From time to time IRD issue what they call Revenue Alerts and these are intended to provide information about significant or emerging issues which are of concern to IRD.
Last week IRD issued Revenue Alert 18/01 which looks at dividend stripping.
Dividend stripping occurs where a person sells shares for a tax-free capital gain instead of receiving a taxable dividend from the company. The IRD is concerned primarily where a person sells shares in a company to another entity in which the person has a significant ownership interest, i.e. there is arguably little change in ownership.
The avoidance rules around dividend stripping are contained in Section GB 1 and have been with us for a significant period of time, however a recent case Beacham v CIR has highlighted this issue and given the Inland Revenue Department a renewed focus in this area.
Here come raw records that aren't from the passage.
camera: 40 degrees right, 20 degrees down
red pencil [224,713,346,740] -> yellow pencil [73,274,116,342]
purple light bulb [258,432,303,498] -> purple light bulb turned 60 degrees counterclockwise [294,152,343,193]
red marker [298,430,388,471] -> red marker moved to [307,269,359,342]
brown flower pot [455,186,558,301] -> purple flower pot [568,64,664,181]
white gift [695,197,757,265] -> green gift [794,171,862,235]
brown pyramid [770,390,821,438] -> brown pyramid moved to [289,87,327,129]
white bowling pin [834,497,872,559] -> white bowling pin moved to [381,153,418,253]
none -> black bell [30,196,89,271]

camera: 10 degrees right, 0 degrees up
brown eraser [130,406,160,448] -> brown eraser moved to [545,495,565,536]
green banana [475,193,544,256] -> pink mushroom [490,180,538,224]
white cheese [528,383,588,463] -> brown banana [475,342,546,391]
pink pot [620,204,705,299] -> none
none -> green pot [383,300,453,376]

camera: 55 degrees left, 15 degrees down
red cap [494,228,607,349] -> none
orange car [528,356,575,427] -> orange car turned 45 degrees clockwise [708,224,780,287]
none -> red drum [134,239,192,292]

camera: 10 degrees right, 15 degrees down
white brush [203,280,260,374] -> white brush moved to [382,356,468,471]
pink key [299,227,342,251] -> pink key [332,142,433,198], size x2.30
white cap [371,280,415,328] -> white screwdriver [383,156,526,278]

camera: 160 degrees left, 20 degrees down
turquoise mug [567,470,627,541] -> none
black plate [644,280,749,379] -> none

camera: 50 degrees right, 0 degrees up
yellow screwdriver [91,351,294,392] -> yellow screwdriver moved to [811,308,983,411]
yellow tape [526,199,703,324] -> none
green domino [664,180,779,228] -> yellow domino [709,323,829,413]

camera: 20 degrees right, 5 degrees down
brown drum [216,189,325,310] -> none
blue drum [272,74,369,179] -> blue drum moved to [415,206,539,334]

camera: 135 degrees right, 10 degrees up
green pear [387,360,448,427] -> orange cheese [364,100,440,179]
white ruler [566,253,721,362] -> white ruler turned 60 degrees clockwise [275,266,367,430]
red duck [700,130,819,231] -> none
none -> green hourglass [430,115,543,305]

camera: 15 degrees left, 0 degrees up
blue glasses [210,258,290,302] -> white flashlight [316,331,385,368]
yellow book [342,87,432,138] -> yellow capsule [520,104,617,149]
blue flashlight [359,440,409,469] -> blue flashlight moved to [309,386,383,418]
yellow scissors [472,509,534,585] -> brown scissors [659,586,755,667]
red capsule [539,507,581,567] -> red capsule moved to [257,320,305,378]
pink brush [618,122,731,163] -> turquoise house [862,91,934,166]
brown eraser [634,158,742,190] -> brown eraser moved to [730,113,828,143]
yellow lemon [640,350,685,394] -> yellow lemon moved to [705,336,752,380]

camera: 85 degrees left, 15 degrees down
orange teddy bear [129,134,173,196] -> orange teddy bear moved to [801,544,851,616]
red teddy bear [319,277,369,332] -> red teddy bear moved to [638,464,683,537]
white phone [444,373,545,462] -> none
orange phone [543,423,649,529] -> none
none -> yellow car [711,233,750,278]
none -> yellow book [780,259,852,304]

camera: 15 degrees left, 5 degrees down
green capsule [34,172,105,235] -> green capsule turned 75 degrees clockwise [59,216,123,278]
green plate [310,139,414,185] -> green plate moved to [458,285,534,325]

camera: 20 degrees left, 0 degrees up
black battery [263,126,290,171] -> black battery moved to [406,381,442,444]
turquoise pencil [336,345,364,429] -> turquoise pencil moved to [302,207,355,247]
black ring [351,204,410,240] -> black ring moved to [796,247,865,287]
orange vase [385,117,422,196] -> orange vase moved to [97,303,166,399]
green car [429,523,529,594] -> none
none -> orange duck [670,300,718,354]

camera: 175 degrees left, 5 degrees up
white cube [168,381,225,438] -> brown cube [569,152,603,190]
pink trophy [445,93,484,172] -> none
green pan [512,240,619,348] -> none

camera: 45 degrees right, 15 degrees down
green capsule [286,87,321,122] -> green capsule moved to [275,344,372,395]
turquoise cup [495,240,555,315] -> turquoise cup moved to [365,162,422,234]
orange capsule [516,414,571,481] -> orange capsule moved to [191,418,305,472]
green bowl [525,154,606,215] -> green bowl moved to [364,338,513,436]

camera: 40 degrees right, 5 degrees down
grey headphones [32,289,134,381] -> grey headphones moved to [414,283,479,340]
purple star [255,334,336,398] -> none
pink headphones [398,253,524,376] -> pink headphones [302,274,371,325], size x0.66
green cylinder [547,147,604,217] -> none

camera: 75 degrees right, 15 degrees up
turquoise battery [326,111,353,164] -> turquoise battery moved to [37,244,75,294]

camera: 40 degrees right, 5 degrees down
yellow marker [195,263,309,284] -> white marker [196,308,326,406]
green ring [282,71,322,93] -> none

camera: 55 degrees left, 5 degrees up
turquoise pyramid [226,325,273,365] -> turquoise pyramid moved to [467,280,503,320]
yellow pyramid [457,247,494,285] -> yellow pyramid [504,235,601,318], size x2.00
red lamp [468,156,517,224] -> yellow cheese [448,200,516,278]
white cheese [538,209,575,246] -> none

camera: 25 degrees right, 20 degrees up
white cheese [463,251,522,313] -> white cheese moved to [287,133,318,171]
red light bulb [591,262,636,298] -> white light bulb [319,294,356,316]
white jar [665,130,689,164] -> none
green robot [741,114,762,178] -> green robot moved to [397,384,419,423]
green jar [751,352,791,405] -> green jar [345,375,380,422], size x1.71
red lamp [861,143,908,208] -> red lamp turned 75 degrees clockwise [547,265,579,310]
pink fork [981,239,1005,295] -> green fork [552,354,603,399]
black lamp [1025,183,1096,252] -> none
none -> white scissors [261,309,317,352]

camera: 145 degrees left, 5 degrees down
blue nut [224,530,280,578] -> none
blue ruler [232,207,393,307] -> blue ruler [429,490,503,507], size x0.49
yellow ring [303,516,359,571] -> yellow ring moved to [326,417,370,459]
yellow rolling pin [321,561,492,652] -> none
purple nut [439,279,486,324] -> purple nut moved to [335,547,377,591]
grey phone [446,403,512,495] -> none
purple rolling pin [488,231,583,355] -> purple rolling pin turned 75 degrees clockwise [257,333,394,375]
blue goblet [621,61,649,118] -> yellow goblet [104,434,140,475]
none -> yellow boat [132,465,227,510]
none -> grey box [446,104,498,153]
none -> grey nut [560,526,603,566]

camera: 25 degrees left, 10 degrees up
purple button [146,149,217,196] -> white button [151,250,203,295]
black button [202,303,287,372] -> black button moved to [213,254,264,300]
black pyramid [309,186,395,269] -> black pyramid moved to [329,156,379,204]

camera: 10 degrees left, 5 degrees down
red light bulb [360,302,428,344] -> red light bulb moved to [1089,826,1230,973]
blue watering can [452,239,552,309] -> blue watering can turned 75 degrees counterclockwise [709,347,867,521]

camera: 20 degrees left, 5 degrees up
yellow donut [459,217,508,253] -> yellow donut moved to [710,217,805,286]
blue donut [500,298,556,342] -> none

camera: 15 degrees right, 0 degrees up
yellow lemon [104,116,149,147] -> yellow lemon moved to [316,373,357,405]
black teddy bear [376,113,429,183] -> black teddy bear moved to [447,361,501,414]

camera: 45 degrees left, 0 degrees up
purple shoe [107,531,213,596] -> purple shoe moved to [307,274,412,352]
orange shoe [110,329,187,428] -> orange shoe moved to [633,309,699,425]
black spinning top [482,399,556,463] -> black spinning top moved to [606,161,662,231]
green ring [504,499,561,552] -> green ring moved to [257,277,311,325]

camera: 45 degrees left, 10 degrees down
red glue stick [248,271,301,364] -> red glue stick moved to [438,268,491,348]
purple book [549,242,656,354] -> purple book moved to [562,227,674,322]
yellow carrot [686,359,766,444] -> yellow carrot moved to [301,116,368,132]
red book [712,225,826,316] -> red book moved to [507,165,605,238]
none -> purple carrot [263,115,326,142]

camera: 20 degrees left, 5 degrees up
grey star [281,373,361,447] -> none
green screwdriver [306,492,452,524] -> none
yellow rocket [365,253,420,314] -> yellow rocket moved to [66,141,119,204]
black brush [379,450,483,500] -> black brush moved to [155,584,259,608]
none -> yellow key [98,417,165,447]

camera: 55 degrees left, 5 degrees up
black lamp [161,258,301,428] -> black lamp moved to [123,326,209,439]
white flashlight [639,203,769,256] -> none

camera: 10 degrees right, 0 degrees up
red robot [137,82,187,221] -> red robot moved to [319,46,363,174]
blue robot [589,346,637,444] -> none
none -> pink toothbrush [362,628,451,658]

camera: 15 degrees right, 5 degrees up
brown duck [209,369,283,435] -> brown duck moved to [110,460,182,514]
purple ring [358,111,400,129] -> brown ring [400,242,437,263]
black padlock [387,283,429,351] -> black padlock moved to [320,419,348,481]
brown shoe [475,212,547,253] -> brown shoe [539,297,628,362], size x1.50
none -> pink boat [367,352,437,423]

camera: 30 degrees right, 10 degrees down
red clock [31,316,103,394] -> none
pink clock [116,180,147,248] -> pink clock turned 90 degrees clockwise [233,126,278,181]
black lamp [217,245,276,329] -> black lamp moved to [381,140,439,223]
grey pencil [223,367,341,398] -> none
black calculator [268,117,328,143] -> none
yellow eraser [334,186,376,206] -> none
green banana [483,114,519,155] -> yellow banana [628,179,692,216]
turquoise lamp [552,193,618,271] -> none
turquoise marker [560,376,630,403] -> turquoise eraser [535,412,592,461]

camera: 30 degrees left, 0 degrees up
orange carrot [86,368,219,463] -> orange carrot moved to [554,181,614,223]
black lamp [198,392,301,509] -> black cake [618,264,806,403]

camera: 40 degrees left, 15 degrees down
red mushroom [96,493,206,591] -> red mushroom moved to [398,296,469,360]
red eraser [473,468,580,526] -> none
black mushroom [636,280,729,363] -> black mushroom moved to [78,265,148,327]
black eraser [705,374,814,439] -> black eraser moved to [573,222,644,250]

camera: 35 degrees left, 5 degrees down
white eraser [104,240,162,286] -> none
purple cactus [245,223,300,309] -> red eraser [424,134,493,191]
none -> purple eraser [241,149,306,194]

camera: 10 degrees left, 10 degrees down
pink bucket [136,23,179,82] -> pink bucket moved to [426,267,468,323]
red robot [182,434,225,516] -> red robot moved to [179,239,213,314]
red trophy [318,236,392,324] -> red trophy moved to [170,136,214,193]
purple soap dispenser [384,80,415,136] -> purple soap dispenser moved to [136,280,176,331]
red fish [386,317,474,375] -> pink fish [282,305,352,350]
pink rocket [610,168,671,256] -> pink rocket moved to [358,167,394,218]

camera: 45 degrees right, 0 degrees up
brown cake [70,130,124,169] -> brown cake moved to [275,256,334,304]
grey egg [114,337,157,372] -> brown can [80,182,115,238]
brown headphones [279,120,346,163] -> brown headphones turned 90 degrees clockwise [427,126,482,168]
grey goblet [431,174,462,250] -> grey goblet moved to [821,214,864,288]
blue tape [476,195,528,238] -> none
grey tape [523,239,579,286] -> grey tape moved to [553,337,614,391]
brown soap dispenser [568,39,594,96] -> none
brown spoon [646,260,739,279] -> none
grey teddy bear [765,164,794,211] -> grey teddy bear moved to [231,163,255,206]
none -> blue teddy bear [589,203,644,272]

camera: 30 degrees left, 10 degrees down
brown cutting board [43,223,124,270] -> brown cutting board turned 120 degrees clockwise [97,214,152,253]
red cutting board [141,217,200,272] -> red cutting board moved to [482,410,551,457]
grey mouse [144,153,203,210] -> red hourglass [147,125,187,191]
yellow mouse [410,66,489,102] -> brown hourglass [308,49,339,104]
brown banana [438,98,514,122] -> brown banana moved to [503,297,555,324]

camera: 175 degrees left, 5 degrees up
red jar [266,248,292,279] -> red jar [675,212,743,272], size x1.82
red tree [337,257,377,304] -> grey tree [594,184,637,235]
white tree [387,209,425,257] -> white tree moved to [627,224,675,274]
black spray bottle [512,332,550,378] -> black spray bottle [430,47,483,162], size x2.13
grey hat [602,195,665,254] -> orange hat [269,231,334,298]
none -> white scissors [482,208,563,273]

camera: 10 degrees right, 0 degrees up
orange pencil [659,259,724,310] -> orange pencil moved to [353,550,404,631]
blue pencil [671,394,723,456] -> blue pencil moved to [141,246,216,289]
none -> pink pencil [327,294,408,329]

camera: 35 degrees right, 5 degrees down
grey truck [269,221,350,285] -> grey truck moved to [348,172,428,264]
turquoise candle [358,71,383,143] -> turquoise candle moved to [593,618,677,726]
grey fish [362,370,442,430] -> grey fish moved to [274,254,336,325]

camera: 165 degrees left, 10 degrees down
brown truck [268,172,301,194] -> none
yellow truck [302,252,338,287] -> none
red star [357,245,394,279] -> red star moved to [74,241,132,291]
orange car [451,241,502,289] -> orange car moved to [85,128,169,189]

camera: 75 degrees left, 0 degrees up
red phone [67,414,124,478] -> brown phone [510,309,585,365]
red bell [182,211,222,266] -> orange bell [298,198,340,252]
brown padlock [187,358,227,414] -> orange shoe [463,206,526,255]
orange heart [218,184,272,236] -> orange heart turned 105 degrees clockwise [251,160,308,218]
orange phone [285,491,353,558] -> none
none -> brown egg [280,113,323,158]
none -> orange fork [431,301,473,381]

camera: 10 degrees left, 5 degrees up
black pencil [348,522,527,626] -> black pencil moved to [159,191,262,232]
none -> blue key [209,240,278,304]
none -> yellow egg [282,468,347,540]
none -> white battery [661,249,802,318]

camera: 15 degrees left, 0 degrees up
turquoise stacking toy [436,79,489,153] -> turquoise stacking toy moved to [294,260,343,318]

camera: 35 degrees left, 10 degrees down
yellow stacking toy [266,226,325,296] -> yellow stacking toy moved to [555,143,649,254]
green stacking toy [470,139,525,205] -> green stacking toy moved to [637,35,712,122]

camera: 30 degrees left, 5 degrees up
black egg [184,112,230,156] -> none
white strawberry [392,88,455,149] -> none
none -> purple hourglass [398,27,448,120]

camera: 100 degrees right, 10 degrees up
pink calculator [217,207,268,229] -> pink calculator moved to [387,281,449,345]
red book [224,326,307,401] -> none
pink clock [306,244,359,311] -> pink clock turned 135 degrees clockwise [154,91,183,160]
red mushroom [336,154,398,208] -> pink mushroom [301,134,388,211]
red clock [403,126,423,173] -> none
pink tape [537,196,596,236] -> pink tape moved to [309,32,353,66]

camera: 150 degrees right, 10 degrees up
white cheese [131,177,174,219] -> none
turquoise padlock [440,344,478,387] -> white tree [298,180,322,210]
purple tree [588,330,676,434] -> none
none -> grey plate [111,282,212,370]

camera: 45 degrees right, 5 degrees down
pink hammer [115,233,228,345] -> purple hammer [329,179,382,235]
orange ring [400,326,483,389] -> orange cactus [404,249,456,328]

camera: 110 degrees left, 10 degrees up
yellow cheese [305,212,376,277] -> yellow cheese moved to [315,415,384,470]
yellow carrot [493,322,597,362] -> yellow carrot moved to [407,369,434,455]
The problem for SME businesses is that almost any type of family restructure is potentially caught under the broad words of the dividend stripping rules. However, some comfort has historically taken from the need for there to be a tax avoidance arrangement before the avoidance provisions could apply and this meant that as long as tax issues were merely incidental the avoidance rules could not apply. However, the Department’s Revenue Alert diminishes this and provides a number of examples which seem to have a reasonably commercial focus where they conclude the dividend stripping rules will apply.
Our concern with this is that in the hands of an IRD auditor this Revenue Alert gives them a mandate to treat pretty much any SME restructure as tax avoidance.
Until further clarity is received around this issue any SME business looking to restructure will need to take great care not to walk into a tax issue. IRD have suggested SME’s can get certainty around this issue by seeking an IRD binding ruling, however the time and cost of the binding ruling process mean for most SME’s this is just not feasible.